Hélder, que sempre se viu como “um revolucionário profissional”, está sempre atento ao aparecimento de ideias que explorem um novo sistema de vida. A sociocracia é uma das suas mais recentes paixões e é nesse conceito, adianta, que está o grande desafio da nossa civilização: “tomar decisões em conjunto e resolver os problemas de uma forma em que toda a gente sente que participa”. No último ano, andou pela América Latina, sob a alçada da Rede Internacional de Sociocracia e Parlamentos de Vizinhança e com o apoio da Organização das Nações Unidas, para desenvolver os Objectivos de Desenvolvimento Sustentável: “Estamos a fomentar uma organização de bairro, em que as pessoas se encontram dentro da sua vizinhança para tomar decisões relativas a como melhorar a zona onde vivem. E também estamos a fazê-lo em escolas.”

Na Índia, conta o professor, já têm “mais de 140 milhões de pessoas a usar este modelo de governação”. Agora, estão a levar a ideia ao Peru (com uma pareceria com o Ministério da Educação), à Costa Rica, ao Panamá e ao México.
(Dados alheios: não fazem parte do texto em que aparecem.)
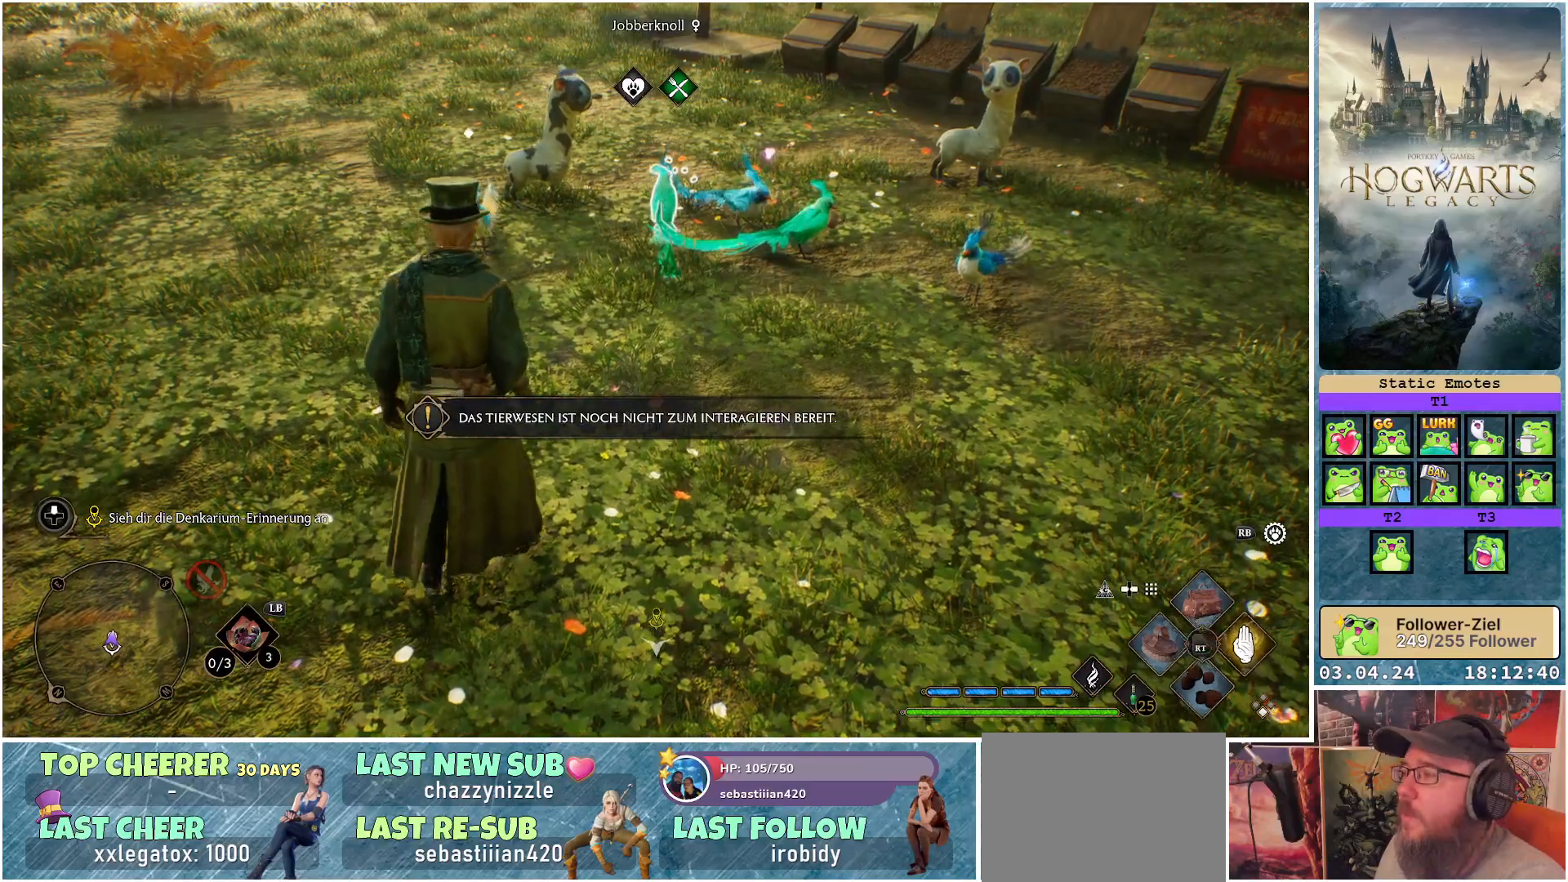
{"buttons": [], "left_stick": "up-right", "right_stick": "center", "events": [[50, "right_stick", "right"], [317, "right_stick", "center"]]}
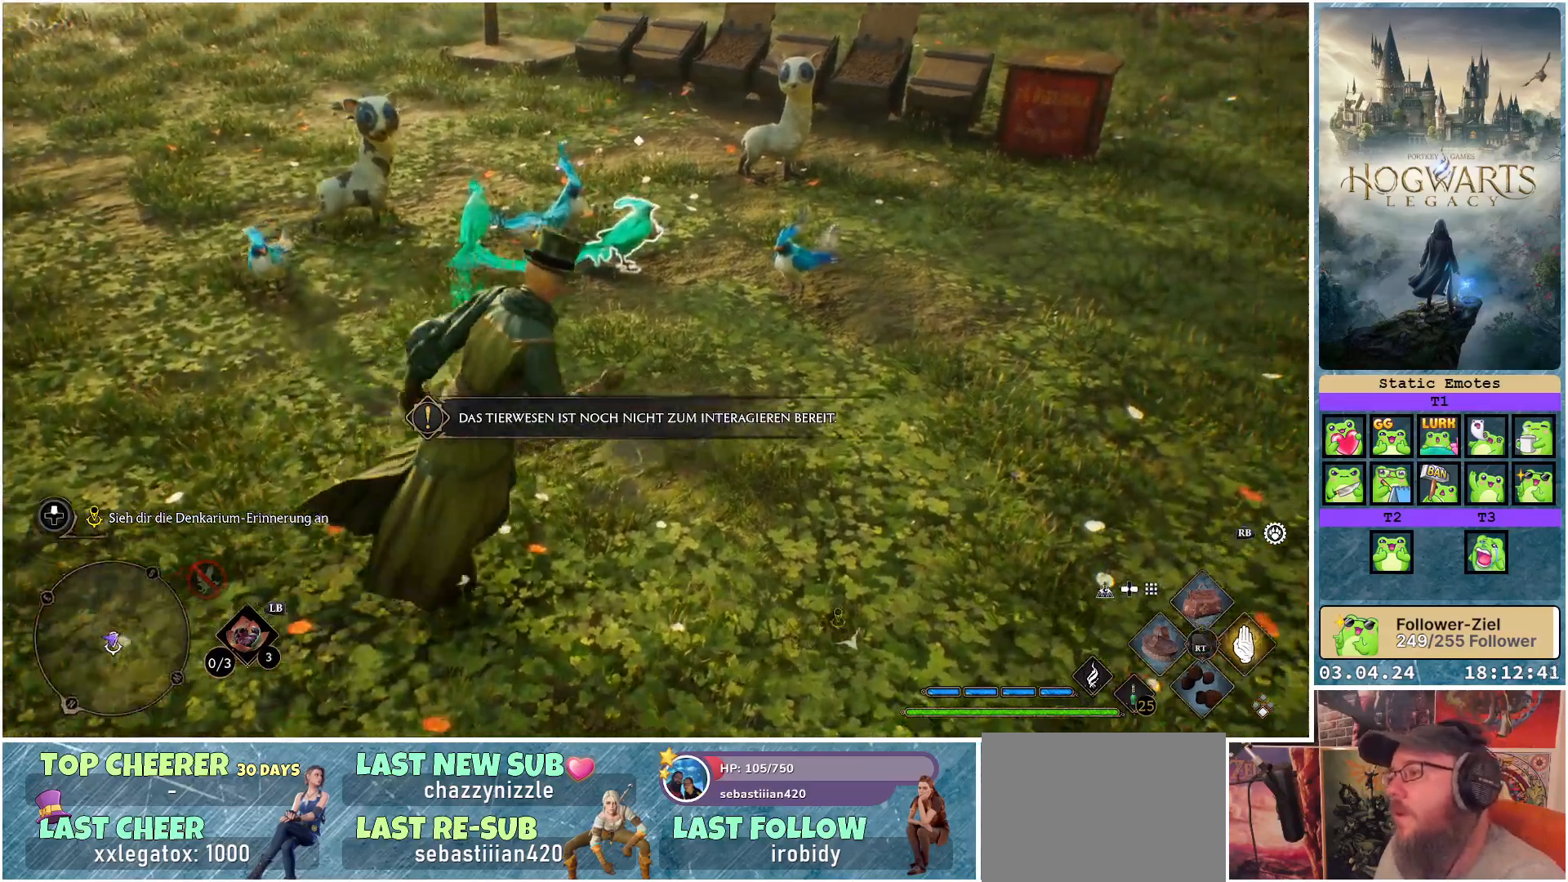
{"buttons": [], "left_stick": "center", "right_stick": "center", "events": [[300, "left_stick", "center"]]}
Em Portugal, Hélder já esteve envolvido em vários projectos, como a criação da Quinta do Vale da Lama, em Lagos, que promove a permacultura e agricultura regenerativa. O professor realça que “somos um dos países onde a permacultura está presente na Europa”, mas acrescenta que “o grande desafio continua a ser encontrar formas de trabalharmos em rede e de nos organizarmos colectivamente”: “Os portugueses são pessoas bastante emocionais e o trabalhar em equipa de forma pragmática não é tão fácil para nós [risos].”

Ainda assim, os passos seguintes do professor fazem-se em território nacional: em Outubro, a Nova Escola de Permacultura vai estar em São Miguel, Açores, com três cursos disponíveis (design em permacultura, sociocracia e bosques comestíveis). Uma breve paragem, porque ainda há muito mundo para descobrir.